Franchising scoops the market

The author of the IBISWorld report, Suzy Oo, writes that franchisees “benefit from strong branding, consistent advertising campaigns and operational support. The four largest players, all of which have extensive franchising networks, are expected to account for over 30% of industry revenue in 2021-22.”

High franchising fees, standardisation, rising competition and rental costs have proved challenging for franchisees who have seen low profitability. Brands have suffered some store closures.

“Supatreats (Wendy’s Milk Bar), Baskin-Robbins and Franchised Food Company (Cold Rock Ice Creamery and Trampoline) have all lost market shares over the period,” Suzy writes.

In contrast, she says, some franchisers have benefited from a rising demand for premium gelato products.

Stan Gordon, who heads up Franchise Food Company, disagrees that Cold Rock has lost market share, saying that despite Covid-19 corrections, the business has grown over the past few years.

“While the increase in the health-focused market has come with its learning curves, there is still a strong focus on having ‘cheat days’ and treating yourself, which is exactly what Cold Rock [provides]. We are heavily guided by our loyal customers and see the increase in the health-focused market as a way for us to reimagine what’s possible at Cold Rock,” he says.

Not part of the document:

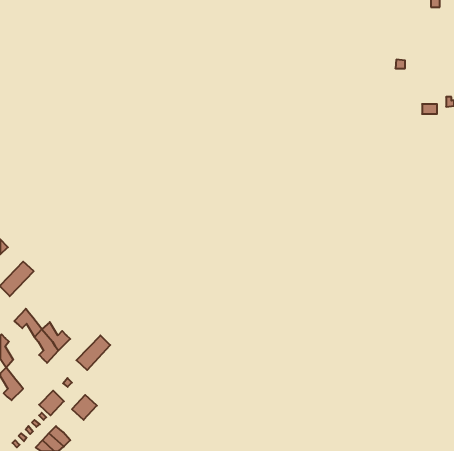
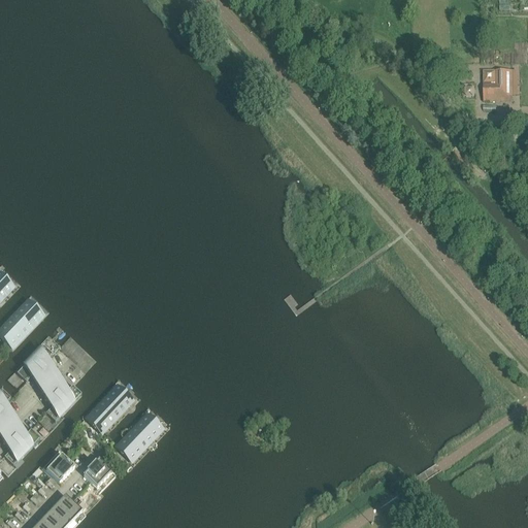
building: none -> [484,68,517,99]
building: none -> [30,343,58,382]
building: none -> [7,417,40,451]
building: none -> [119,418,158,458]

Aussie gelato chain Gelatissimo’s experience reflects Suzy’s comments that gelato is an increasingly popular premium product.

CEO Filipe Barbosa says, “Gelato consumption continues to grow across all channels, which is great for our industry,” he says. “Consumers have really developed a love for great gelato, which has given rise to a higher level of expectation from all players in our space.”

It’s the premiumisation that’s helped global brand Baskin-Robbins buck the trend with four years of strong double-digit comparable sales growth, general manager Julian Casa says.

“Despite IBISWorld’s speculation, the brand has achieved industry recognition, excelling in the execution of innovative marketing campaigns and immersive digital experiences, and recorded its most successful promotional campaign in recent history,” he says.

Julian also points to early adoption and leadership in online food delivery, compelling new product innovation and strategic brand partnerships as indicators of the brand’s position in the marketplace.